In Italia, se le previsioni attuali si avvereranno, ci si aspetta un clima piuttosto mite, caratterizzato da giornate soleggiate lungo le coste e nebbie nelle pianure, almeno fino alla fine di dicembre. Tuttavia, verso il 28-29 dicembre, potrebbe verificarsi un cambiamento significativo a causa di una configurazione atmosferica rara ma potente: lo SCAND+ (Scandinavia Pattern positivo).
Questa particolare configurazione meteorologica tende a portare condizioni più fredde e instabili sull’Italia. Le temperature potrebbero scendere al di sotto della media, specialmente in Europa occidentale e nella Russia centrale, estendendo il raffreddamento anche al nostro paese. Le precipitazioni aumenterebbero, superando i valori medi, con la possibilità di piogge frequenti e nevicate a quote relativamente basse.

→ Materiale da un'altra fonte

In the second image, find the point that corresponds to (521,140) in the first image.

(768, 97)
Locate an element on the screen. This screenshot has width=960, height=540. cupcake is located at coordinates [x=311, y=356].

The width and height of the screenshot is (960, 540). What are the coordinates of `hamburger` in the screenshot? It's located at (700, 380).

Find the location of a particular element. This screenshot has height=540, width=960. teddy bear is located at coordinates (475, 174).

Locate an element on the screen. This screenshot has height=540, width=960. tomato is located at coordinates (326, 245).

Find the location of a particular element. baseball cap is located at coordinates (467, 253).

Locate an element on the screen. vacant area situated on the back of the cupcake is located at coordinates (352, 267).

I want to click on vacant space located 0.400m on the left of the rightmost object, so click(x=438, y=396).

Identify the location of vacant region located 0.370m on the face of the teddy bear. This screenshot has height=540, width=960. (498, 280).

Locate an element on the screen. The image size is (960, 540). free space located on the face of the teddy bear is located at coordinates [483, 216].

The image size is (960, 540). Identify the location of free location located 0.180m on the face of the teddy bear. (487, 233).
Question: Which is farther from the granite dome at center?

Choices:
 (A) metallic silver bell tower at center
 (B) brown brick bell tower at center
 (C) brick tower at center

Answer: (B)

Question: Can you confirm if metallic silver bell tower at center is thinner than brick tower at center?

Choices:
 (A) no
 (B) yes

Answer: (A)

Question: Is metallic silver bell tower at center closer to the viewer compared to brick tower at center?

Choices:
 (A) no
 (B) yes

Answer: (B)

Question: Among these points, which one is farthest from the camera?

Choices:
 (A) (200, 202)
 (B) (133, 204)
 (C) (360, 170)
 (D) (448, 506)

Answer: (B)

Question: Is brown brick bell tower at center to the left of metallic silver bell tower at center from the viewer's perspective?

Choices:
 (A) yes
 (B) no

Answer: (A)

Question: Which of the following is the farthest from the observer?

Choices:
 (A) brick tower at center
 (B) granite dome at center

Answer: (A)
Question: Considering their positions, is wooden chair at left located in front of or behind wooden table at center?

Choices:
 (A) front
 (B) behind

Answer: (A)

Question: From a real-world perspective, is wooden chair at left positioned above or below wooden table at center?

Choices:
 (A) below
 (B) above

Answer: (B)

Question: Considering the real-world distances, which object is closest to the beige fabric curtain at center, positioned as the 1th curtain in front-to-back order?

Lo SCAND+ è caratterizzato dalla presenza di un forte centro di circolazione sulla Scandinavia, che influisce sul clima di gran parte dell’Europa. Questa situazione genera anticicloni stazionari su Scandinavia e Russia occidentale e anomalie positive nei geopotenziali in queste aree. Di conseguenza, si verifica un afflusso di aria fredda verso l’Europa centrale e meridionale.
In Italia, gli effetti dello SCAND+ si manifestano con un clima instabile e temperature più basse rispetto alla norma. Si prevede un incremento delle precipitazioni, che potrebbero assumere la forma di nevicate anche a quote inferiori rispetto al consueto. Inoltre, la formazione di depressioni sul Mediterraneo potrebbe intensificare ulteriormente l’instabilità atmosferica.
Le regioni italiane più vulnerabili a queste precipitazioni sono quelle centrali e meridionali. In particolare, il versante adriatico della penisola risulta particolarmente esposto a nevicate a bassa quota durante l’inverno. Anche le aree montuose dell’Appennino centrale potrebbero ricevere maggiori quantità di pioggia grazie alla loro orografia.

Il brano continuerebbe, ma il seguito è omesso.